For the first time in his senior career, Bosomworth became a first-team regular. He made 35 league appearances, and scored his first senior goal on 9 October 1926 in a draw with Durham City – the week after missing a penalty. Although primarily an inside right, the Derby Daily Telegraph described him as "one of the most versatile players in the Northern Section to-day", having occupied seven different playing positions – both inside forward positions, centre forward, all three half-back positions and left full back – by halfway through the campaign. He finished the season with six league goals and two in the FA Cup, which made him Barrow's top scorer as they finished bottom of the division. Bosomworth signed for another Third Division club, Bradford Park Avenue, but made no first-team appearances.

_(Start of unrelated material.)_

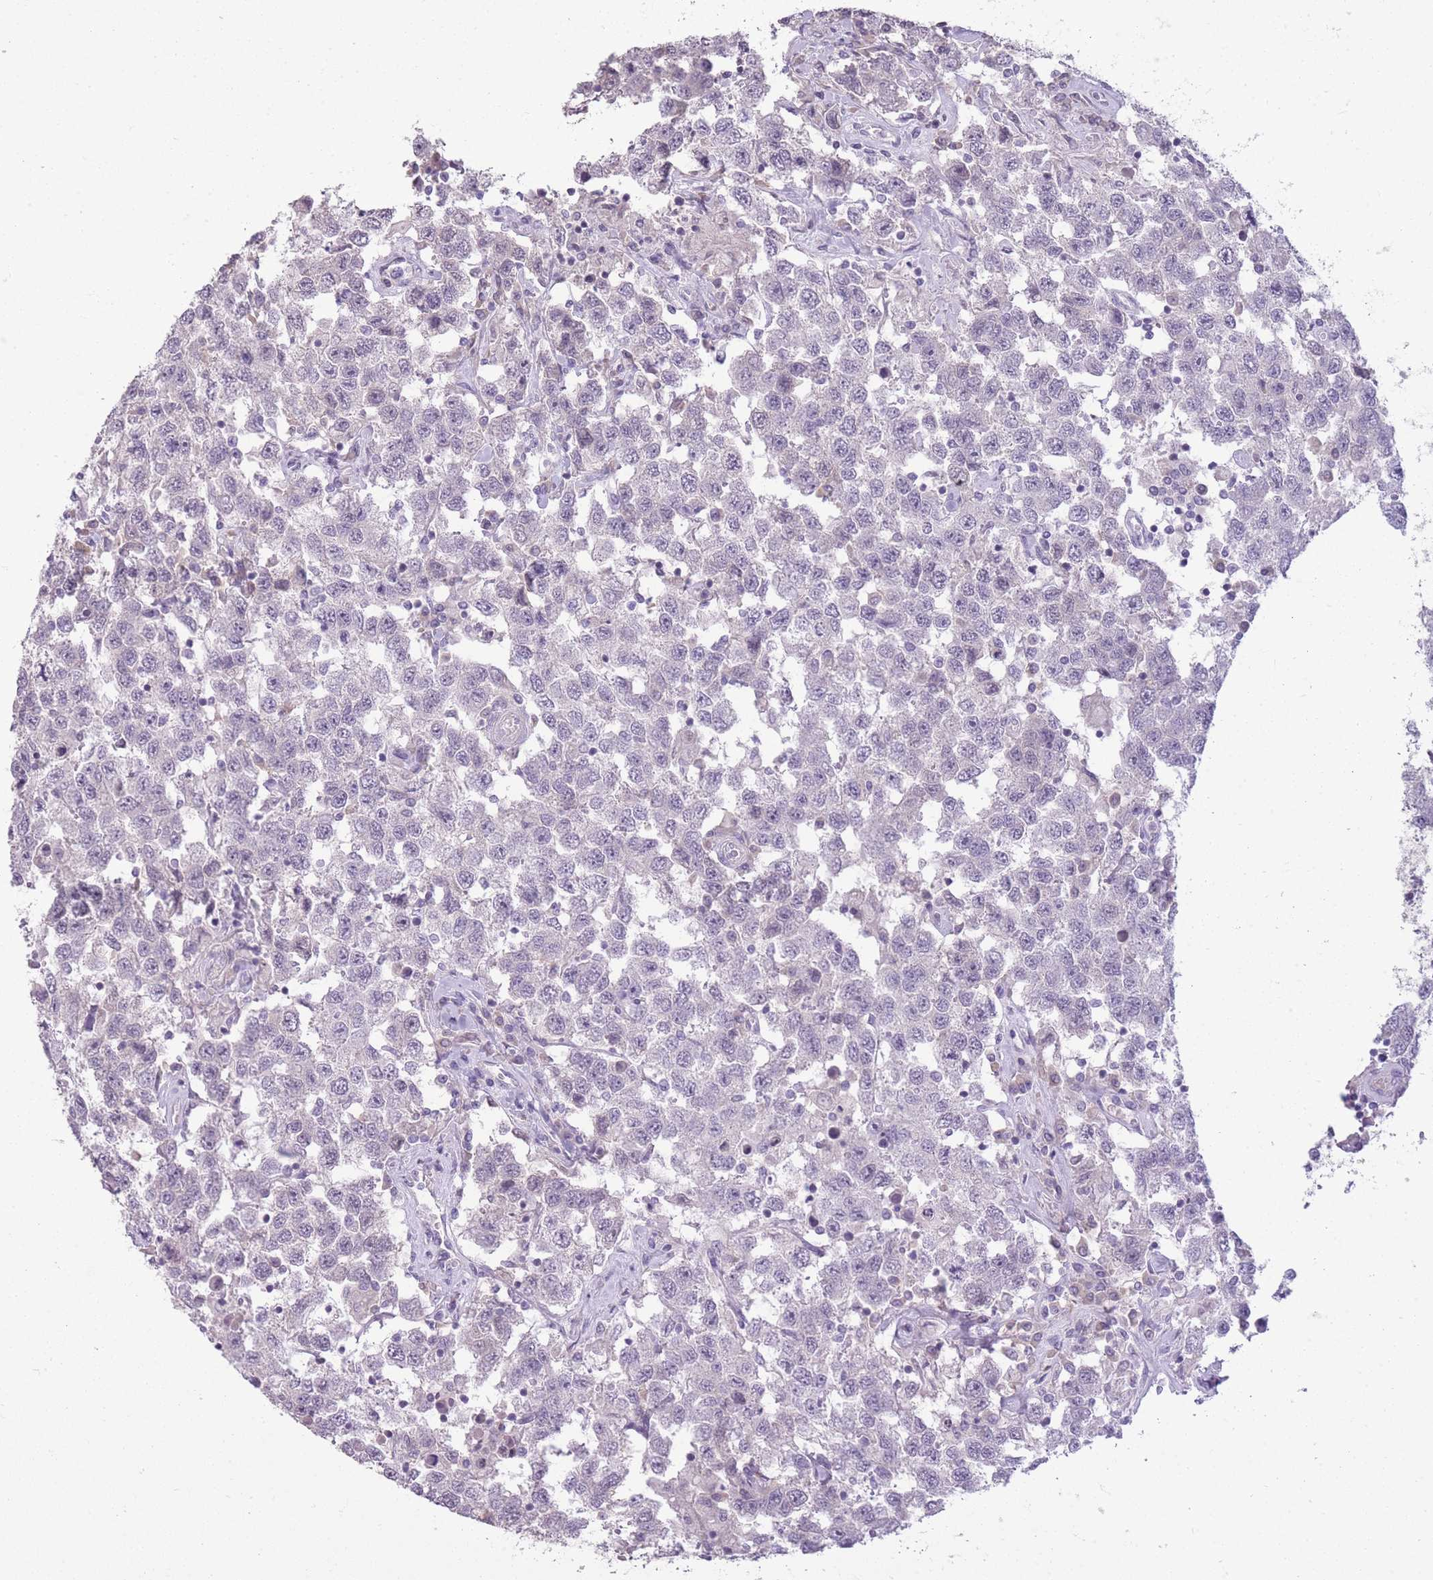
{"staining": {"intensity": "negative", "quantity": "none", "location": "none"}, "tissue": "testis cancer", "cell_type": "Tumor cells", "image_type": "cancer", "snomed": [{"axis": "morphology", "description": "Seminoma, NOS"}, {"axis": "topography", "description": "Testis"}], "caption": "DAB immunohistochemical staining of human testis seminoma demonstrates no significant staining in tumor cells. (DAB (3,3'-diaminobenzidine) immunohistochemistry (IHC) with hematoxylin counter stain).", "gene": "ZBTB24", "patient": {"sex": "male", "age": 41}}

He returned to his native Redcar, where he played club cricket. He married Nora Rogerson in 1932, and moved to London, where he worked for Woolwich Borough Council and played for their football team, Woolwich B.C. Athletic, and cricket team. The 1939 Register finds him living in Rochester Way, Woolwich, employed as a porter at the Town Hall, and serving as an ARP warden. He died in Bexley in 1987 at the age of 83.